▶ [Exercise prompt]:
Out of the entries that follow, copy each line containing "PAYROLL".

▶ [Listed entries]:

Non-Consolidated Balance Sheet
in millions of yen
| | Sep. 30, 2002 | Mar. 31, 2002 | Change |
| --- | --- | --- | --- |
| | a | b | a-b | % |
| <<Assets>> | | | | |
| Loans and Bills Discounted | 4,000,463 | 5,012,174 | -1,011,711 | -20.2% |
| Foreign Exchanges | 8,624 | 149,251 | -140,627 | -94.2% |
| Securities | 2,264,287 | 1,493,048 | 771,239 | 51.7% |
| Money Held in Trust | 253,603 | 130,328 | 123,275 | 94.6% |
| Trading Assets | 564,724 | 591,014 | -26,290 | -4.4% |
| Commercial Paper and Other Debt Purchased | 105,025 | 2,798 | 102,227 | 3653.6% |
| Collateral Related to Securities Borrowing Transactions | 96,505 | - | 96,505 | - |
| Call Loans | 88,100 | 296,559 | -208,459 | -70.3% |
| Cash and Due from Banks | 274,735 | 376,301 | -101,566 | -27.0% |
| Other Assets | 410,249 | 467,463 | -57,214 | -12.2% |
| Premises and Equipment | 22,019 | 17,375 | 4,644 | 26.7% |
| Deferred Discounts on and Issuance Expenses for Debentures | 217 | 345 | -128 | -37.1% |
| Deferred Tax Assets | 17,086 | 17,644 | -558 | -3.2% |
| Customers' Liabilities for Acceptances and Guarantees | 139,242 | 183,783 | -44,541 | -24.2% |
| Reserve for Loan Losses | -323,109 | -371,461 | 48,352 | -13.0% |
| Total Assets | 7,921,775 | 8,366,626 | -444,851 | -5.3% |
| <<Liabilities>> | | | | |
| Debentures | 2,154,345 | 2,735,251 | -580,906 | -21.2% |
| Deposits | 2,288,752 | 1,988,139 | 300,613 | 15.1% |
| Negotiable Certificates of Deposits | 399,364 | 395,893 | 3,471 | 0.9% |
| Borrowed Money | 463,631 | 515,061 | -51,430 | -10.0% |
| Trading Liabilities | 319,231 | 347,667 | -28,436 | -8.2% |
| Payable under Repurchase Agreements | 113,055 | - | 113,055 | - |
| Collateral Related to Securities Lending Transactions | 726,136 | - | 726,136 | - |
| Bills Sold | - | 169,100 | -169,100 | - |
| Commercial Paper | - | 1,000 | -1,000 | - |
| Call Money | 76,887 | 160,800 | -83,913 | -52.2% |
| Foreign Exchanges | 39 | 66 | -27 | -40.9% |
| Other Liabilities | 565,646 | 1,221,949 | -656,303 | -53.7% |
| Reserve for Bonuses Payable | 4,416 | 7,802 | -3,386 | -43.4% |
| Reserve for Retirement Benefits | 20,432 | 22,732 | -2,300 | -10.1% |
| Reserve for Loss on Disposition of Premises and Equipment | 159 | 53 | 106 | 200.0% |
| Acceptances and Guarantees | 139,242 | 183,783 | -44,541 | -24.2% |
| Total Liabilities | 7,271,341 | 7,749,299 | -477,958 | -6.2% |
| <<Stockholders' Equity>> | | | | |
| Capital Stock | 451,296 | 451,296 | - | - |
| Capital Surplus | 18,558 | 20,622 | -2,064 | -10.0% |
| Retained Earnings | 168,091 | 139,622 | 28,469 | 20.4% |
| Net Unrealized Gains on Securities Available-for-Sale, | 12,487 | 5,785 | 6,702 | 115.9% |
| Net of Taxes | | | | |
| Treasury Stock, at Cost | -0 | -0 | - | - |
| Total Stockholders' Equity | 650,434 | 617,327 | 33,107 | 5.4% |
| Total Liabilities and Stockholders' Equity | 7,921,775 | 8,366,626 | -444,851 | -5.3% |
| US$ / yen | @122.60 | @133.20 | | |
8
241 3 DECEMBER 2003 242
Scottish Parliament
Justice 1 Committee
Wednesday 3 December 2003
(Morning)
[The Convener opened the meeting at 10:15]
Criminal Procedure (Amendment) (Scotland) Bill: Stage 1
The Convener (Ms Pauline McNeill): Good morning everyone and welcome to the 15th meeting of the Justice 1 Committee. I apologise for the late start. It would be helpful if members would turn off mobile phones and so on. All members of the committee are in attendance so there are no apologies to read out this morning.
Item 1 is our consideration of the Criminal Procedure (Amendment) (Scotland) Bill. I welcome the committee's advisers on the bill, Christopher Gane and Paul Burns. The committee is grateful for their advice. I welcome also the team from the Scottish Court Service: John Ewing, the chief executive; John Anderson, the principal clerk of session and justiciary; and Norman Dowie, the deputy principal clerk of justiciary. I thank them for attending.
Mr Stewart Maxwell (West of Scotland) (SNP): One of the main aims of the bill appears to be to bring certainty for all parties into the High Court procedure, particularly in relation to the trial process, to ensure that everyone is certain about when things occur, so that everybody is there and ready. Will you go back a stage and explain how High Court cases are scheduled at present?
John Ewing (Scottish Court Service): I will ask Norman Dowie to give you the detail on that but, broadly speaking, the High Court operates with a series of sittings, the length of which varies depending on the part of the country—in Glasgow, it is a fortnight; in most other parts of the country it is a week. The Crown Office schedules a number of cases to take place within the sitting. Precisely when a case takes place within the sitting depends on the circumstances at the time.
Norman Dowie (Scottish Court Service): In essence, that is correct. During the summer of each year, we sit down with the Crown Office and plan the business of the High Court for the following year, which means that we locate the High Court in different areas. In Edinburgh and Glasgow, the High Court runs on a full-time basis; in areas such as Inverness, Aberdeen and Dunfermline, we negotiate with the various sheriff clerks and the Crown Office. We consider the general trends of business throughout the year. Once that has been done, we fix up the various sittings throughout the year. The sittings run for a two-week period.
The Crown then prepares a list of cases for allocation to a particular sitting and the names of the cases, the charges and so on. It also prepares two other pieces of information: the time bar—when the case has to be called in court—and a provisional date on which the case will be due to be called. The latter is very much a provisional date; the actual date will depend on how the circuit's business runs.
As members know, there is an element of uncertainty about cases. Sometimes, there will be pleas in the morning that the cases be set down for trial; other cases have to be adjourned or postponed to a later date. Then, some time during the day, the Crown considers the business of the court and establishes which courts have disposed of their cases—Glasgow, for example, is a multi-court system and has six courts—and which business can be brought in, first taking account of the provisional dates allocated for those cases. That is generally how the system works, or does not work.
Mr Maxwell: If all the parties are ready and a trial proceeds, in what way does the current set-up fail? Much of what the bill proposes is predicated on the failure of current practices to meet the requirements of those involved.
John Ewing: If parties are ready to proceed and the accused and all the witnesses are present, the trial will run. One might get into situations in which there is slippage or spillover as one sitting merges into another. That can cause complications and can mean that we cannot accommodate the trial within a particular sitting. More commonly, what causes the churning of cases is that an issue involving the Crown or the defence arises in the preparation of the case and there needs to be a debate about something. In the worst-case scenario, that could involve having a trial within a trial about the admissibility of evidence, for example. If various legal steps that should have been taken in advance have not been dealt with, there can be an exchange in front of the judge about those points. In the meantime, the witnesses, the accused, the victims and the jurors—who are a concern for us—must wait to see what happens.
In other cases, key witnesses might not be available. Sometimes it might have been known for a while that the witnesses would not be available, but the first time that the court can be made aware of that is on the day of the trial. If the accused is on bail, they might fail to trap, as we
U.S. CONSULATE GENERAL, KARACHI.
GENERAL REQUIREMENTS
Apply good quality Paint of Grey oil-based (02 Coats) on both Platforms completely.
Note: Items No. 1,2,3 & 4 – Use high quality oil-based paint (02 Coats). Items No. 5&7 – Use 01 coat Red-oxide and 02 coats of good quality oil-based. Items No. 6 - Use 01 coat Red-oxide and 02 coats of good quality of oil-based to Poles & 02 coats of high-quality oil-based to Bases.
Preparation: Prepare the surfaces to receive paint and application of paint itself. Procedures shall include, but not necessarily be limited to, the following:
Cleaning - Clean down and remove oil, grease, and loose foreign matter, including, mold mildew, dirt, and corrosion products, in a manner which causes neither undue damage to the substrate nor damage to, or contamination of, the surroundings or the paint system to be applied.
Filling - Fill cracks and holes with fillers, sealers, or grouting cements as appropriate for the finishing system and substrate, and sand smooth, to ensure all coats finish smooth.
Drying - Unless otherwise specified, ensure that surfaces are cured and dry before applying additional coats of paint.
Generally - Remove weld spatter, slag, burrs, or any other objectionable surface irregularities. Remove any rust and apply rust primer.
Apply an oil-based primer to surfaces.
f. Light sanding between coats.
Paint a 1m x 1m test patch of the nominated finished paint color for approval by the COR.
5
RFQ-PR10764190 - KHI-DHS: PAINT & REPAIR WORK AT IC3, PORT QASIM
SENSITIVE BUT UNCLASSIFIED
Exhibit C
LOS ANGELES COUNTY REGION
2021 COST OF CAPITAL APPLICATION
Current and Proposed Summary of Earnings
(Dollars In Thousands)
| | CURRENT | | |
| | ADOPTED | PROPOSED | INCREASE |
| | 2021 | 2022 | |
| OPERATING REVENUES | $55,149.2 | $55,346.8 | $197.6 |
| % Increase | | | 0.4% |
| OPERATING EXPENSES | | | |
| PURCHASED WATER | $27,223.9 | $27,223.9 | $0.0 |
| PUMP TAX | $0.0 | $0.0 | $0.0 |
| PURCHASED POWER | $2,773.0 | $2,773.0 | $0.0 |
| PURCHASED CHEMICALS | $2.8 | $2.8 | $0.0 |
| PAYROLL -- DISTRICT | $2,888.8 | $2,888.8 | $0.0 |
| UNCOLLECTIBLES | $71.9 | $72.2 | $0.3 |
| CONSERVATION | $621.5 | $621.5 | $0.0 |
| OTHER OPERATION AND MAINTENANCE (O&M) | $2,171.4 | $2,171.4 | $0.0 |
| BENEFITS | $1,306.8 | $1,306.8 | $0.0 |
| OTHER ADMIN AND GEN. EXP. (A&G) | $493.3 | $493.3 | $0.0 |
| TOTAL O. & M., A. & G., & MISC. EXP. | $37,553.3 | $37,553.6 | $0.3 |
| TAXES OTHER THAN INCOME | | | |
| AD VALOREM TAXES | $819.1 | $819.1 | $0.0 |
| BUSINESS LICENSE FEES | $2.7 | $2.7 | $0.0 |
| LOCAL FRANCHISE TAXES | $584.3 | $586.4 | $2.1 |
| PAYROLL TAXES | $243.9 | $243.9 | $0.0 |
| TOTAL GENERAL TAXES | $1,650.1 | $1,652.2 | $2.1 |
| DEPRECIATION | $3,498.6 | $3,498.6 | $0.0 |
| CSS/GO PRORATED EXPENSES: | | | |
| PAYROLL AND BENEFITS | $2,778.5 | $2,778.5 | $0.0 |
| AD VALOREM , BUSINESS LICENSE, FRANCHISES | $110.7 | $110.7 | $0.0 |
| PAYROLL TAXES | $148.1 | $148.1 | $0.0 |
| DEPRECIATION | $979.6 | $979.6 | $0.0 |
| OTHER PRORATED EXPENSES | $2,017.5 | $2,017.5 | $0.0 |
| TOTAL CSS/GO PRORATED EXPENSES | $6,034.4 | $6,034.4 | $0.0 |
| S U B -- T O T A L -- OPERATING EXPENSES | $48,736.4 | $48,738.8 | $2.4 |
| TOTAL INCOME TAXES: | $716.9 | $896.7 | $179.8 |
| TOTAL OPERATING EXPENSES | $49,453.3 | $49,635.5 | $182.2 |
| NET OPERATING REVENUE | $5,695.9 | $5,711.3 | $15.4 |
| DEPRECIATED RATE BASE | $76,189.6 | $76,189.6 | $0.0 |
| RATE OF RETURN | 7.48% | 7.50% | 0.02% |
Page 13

▶ [Answer for this exercise]:
| PAYROLL -- DISTRICT | $2,888.8 | $2,888.8 | $0.0 |
| PAYROLL TAXES | $243.9 | $243.9 | $0.0 |
| PAYROLL AND BENEFITS | $2,778.5 | $2,778.5 | $0.0 |
| PAYROLL TAXES | $148.1 | $148.1 | $0.0 |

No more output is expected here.